‘The Twelve’: A Vampire Novel For People Who Hate Vampire Novels

It’s pretty obvious that the whole world is getting sick of the vampire story. You know how it goes, girl meets vampire, vampire turns out to be good yet dangerous, girl and vampire fall in love, teen angst ensues. And even those of us who enjoyed the odd vamp-related novel before it became a tweenie thing (read: me!) are starting to get bored. So, with that in mind, it’s a good job that Justin Cronin’s latest novel has nothing to do with teen angst or vampire romances. In fact, you won’t even notice it’s got vampires in it until you’re already hooked.

The second book in The Passage trilogy The Twelve is set in a post-apocalyptic future where thanks to humanity’s desire to live forever we’ve managed to bring about the end of the world as we know it by creating monsters who only come out at night and feed off our blood, aka virals. The Twelve carries on the story of The Passage with old and new characters and I have to admit that having not read the first book I felt like I was missing a few things.
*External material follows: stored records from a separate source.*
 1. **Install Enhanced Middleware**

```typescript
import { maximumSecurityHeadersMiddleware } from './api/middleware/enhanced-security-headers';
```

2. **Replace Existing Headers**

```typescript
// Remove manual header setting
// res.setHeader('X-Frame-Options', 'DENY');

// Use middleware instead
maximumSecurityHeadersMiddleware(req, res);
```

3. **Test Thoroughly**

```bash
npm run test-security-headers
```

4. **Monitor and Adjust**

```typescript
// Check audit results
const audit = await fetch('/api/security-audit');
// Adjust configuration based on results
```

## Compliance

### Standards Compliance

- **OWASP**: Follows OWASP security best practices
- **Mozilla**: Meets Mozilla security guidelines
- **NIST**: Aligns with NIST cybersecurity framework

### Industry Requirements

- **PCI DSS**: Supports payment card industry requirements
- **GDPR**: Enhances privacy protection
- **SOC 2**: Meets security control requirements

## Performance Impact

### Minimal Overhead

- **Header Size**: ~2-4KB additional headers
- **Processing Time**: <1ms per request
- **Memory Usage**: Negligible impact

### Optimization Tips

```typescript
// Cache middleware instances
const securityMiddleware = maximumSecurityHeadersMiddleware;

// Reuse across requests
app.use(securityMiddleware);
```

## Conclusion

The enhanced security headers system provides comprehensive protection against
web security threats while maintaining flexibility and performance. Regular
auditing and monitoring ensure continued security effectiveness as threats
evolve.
Having said that The Passage is most definitely on to read list as Cronin’s story has left me hungry for more and dying to have my questions answered.
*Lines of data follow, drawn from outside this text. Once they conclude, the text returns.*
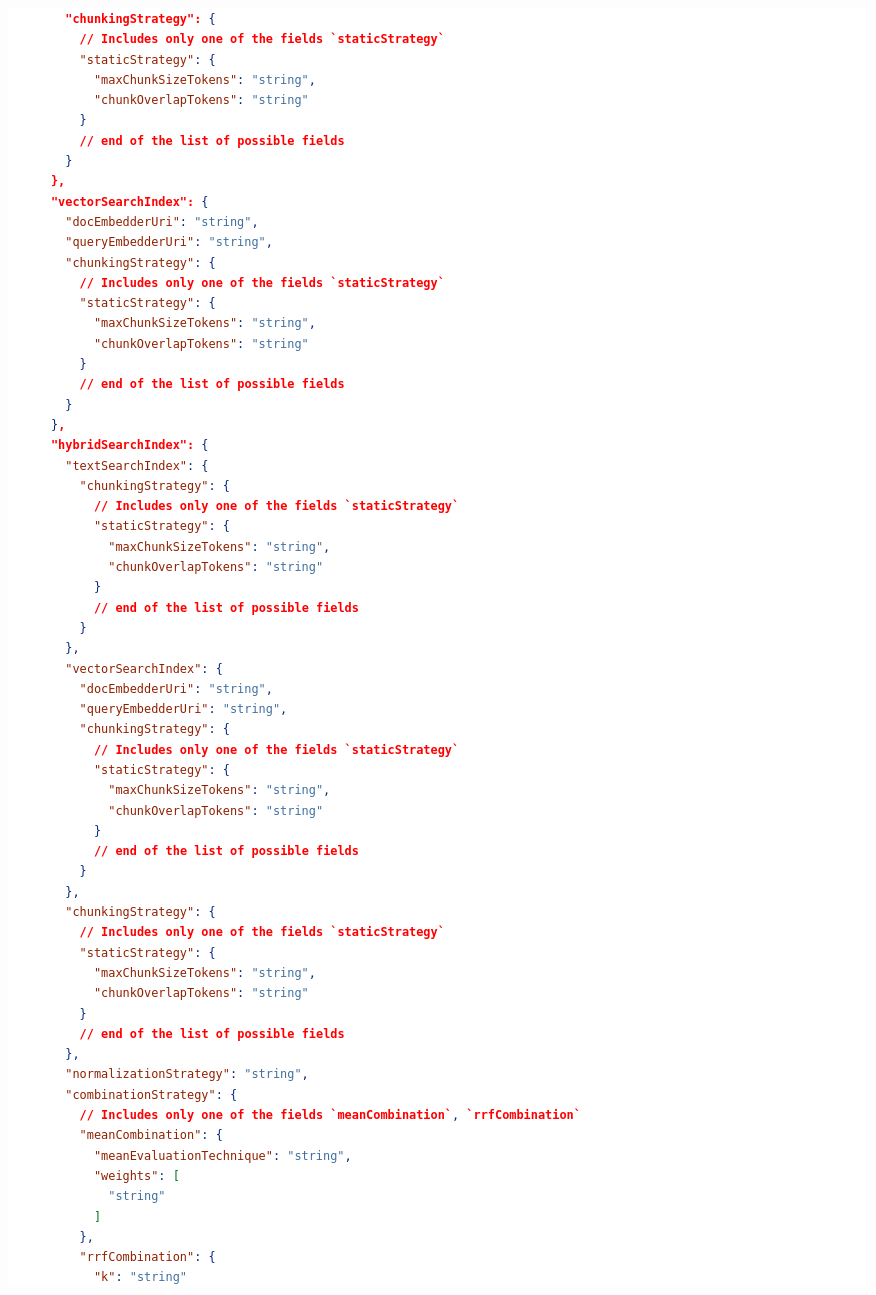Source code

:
 ```json
        "chunkingStrategy": {
          // Includes only one of the fields `staticStrategy`
          "staticStrategy": {
            "maxChunkSizeTokens": "string",
            "chunkOverlapTokens": "string"
          }
          // end of the list of possible fields
        }
      },
      "vectorSearchIndex": {
        "docEmbedderUri": "string",
        "queryEmbedderUri": "string",
        "chunkingStrategy": {
          // Includes only one of the fields `staticStrategy`
          "staticStrategy": {
            "maxChunkSizeTokens": "string",
            "chunkOverlapTokens": "string"
          }
          // end of the list of possible fields
        }
      },
      "hybridSearchIndex": {
        "textSearchIndex": {
          "chunkingStrategy": {
            // Includes only one of the fields `staticStrategy`
            "staticStrategy": {
              "maxChunkSizeTokens": "string",
              "chunkOverlapTokens": "string"
            }
            // end of the list of possible fields
          }
        },
        "vectorSearchIndex": {
          "docEmbedderUri": "string",
          "queryEmbedderUri": "string",
          "chunkingStrategy": {
            // Includes only one of the fields `staticStrategy`
            "staticStrategy": {
              "maxChunkSizeTokens": "string",
              "chunkOverlapTokens": "string"
            }
            // end of the list of possible fields
          }
        },
        "chunkingStrategy": {
          // Includes only one of the fields `staticStrategy`
          "staticStrategy": {
            "maxChunkSizeTokens": "string",
            "chunkOverlapTokens": "string"
          }
          // end of the list of possible fields
        },
        "normalizationStrategy": "string",
        "combinationStrategy": {
          // Includes only one of the fields `meanCombination`, `rrfCombination`
          "meanCombination": {
            "meanEvaluationTechnique": "string",
            "weights": [
              "string"
            ]
          },
          "rrfCombination": {
            "k": "string"
```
One of things which makes The Twelve so different from most other vampire novels is the amount of detail that’s gone into the species. It’s not simply a case of here are these vampires whose origins are very mysterious and they all look and act the same way. Cronin’s virals are a man-made creation which evolve in a similar way to other species with different variations and even a hierarchy. This allows ‘the enemy’ to develop a character of its own instead of the reader having to view them through the eyes of their victims, as so often can be the case with horror stories.
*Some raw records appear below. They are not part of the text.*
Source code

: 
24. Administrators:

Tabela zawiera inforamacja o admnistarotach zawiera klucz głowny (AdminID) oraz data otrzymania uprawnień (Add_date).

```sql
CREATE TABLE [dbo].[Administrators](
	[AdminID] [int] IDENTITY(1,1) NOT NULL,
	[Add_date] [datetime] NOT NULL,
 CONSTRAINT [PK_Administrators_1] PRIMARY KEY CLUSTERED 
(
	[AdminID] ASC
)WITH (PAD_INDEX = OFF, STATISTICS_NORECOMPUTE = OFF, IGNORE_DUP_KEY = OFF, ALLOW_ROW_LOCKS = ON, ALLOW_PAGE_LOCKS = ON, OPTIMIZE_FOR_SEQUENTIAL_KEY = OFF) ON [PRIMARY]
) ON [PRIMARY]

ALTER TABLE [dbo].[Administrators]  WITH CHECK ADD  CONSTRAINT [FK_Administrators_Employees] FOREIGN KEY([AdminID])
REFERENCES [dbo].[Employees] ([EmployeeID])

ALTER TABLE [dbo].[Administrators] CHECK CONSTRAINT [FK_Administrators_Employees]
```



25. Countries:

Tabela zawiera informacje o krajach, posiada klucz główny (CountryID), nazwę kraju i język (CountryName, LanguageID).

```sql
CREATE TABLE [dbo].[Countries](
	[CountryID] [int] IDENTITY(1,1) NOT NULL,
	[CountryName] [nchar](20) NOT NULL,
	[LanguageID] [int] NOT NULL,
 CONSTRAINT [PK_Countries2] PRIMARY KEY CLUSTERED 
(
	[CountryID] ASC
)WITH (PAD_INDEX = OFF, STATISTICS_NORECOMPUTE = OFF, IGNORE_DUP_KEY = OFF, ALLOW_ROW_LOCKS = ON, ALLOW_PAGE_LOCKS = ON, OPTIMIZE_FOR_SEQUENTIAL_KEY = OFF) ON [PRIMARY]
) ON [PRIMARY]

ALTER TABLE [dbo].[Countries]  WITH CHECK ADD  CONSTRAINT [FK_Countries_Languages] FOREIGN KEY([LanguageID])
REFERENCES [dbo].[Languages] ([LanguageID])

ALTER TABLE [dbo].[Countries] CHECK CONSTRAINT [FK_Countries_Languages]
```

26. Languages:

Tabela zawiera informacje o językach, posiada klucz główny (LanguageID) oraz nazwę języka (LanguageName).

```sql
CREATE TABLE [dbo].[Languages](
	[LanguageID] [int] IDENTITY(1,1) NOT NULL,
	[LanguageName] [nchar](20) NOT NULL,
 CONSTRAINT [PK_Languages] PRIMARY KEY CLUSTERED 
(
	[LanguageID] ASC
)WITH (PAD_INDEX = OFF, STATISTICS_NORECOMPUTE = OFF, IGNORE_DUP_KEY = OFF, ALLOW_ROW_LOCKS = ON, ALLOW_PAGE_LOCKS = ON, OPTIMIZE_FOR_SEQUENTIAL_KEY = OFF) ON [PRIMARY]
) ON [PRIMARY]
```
The book’s characters are spilt into two groups; those that were established in The Passage and those that are new. It was the new characters that really drew me in and hooked me on the their outcome. Cronin made me feel every hurt and loss with them and they were the reason I kept reading. While the other characters are well written there wasn’t quite enough background there for me to fully engage with them, which highlights the importance of reading the books in the right order.

There are so many more things that make The Twelve such a good read but it really is one of those stories that benefits from an unbiased audience so forget everything I’ve said. Forget that it’s technically a vampire story and just enjoy this post-apocalyptic story and the people that struggle in it for what it is. A vampire novel for people who hate vampire novels.